5 things I've learned from being in business 3 years

As my business turns 3 on 13th February, I've been reflecting on things I wish I'd known or done when I started out.

1) Outsource as early as you can

I waited for ages to get my amazing assistant Louise, and my web designer Lisa, but they have transformed my business. Don't wait until you are collapsing under work to outsource. Get someone to start small and grow with you as your business grows.

There is a saying that you should get someone when you can afford 50% of their fees. I think it's a good rule of thumb to get you started.

If you find it hard to delegate, just do a few hours or tasks to start with. I find I can't outsource email easily but have no problem with social media posting.

2) Don't be afraid to experiment

I've tried all sorts of things in my business. I started as a freelancer exchanging time for money (as most people do). Then I discovered online courses and email marketing, and I have experimented with various offers, some more successful than others.

Some things will go really well and your customers will love them, and others just don't hit the spot. Try to minimise the effort up front. So for a course, plan an outline but don't record more than 1 module before you have sold enough places to make it worthwhile. Then if it bombs, you've just wasted the time setting up a sales page and sending emails. Plus, you may find the course changes shape once you get feedback from people.

3) Get set up right from the start

Although you don't want to spend loads on IT at the start, it's worth investing in some tools to help you with your business. Things like Asana (which is free) for managing your tasks and projects, plus Toggl for tracking your time.

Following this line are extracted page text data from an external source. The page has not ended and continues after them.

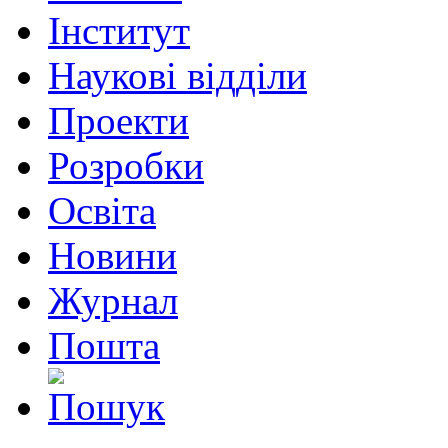
Інститут
Наукові відділи
Проекти
Розробки
Освіта
Новини
Журнал
Пошта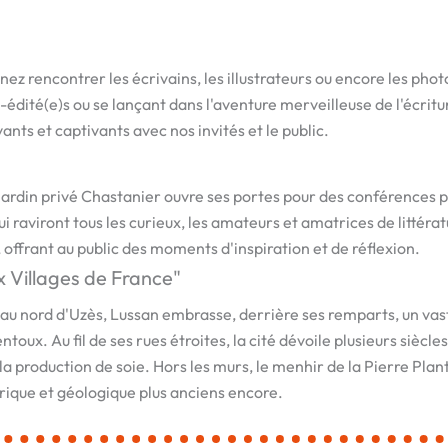
ez rencontrer les écrivains, les illustrateurs ou encore les pho
dité(e)s ou se lançant dans l'aventure merveilleuse de l'écriture
nts et captivants avec nos invités et le public.
e jardin privé Chastanier ouvre ses portes pour des conférences 
 raviront tous les curieux, les amateurs et amatrices de littér
 offrant au public des moments d'inspiration et de réflexion.
x Villages de France"
 au nord d'Uzès, Lussan embrasse, derrière ses remparts, un va
oux. Au fil de ses rues étroites, la cité dévoile plusieurs siècles
a production de soie. Hors les murs, le menhir de la Pierre Plan
rique et géologique plus anciens encore.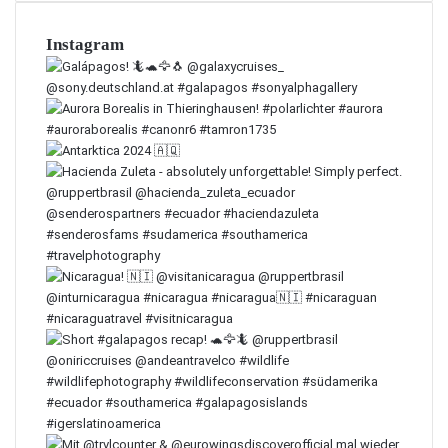
Instagram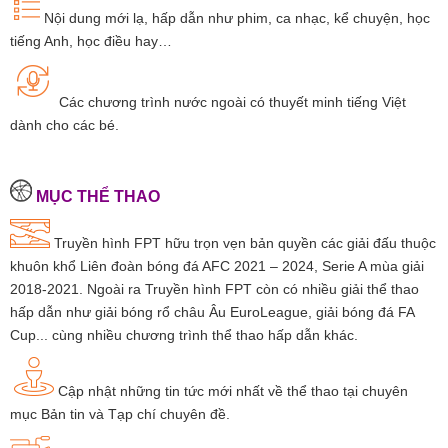
Nội dung mới lạ, hấp dẫn như phim, ca nhạc, kể chuyện, học
tiếng Anh, học điều hay…
Các chương trình nước ngoài có thuyết minh tiếng Việt
dành cho các bé.
MỤC THỂ THAO
Truyền hình FPT hữu trọn vẹn bản quyền các giải đấu thuộc
khuôn khổ Liên đoàn bóng đá AFC 2021 – 2024, Serie A mùa giải
2018-2021. Ngoài ra Truyền hình FPT còn có nhiều giải thể thao
hấp dẫn như giải bóng rổ châu Âu EuroLeague, giải bóng đá FA
Cup... cùng nhiều chương trình thể thao hấp dẫn khác.
Cập nhật những tin tức mới nhất về thể thao tại chuyên
mục Bản tin và Tạp chí chuyên đề.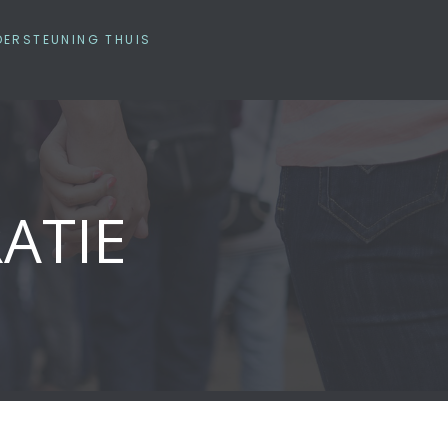
DERSTEUNING THUIS
ATIE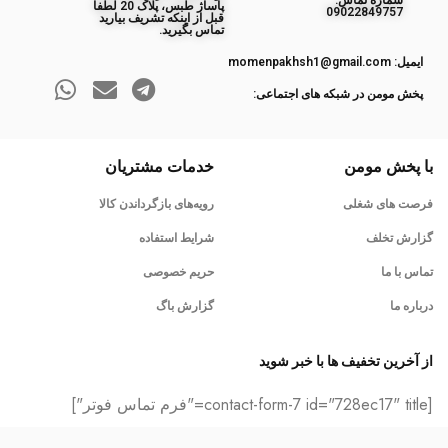
ﺷﻤﺎره ﺗﻤﺎس:
پاساژ طبس، پلاک 20 لطفا
09022849757
قبل از اینکه تشریف بیارید
تماس بگیرید.
ایمیل: momenpakhsh1@gmail.com
پخش مومن در شبکه های اجتماعی:
با پخش مومن
خدمات مشتریان
فرصت های شغلی
رویه‌های بازگرداندن کالا
گزارش تخلف
شرایط استفاده
تماس با ما
حریم خصوصی
درباره ما
گزارش باگ
از آخرین تخفیف ها با خبر شوید
[contact-form-7 id="728ec17" title="فرم تماس فوتر"]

I also always recommend having an accounting system (see last week's blog). Have a good system of recording income and outgoings and for collecting information for your accounts or self assessment tax return. Keep 30% of your income aside for taxes and national insurance if you are self employed. For more on taxes click here for my free download.

4) Find your tribe

This took me a while, but I've found my tribe. Mine are pretty much all online these days. I'm in Janet Murray's Build Your Online Audience where I have learned all about how big an audience I need to sell to, how to create great social media content and how to write great emails (still all work in progress!). Plus the community is amazing and supportive.

I'm also a member of Atomic with Andrew & Pete. You can join for £1 for the first month (please mention my name if you sign up via this link). This is how I joined and there are loads of people in there for support and networking plus lots of potential clients.

Rob and Kennedy's email marketing is another membership I'm in and I love their energy and email campaigns to help me sell more. Join their free Facebook group here.

Finally the Freelance Business Lounge is brilliant, and has been really supportive of me growing my tiny business. Emma runs a great community and there are weekly calls to connect with people.

Connection has become really important to me, as many of my friends and family don't understand what I do so my online tribe are more important than ever.

5) Know where you are going

You don't always have to have a 5 year plan in your business, but you do need to have a set of goals for at least the next 12 months. They can move and flex, but you need to have some idea of where you are going.

This will then help you plan what you are going to launch, be consistent with your social media and emails, get sales leads and ultimately more clients.

Knowing your niche is part of this. Niching into pricing has made it much easier to plan content and talk to my ideal clients (although I don't have an ideal client all mapped out, just a type of client).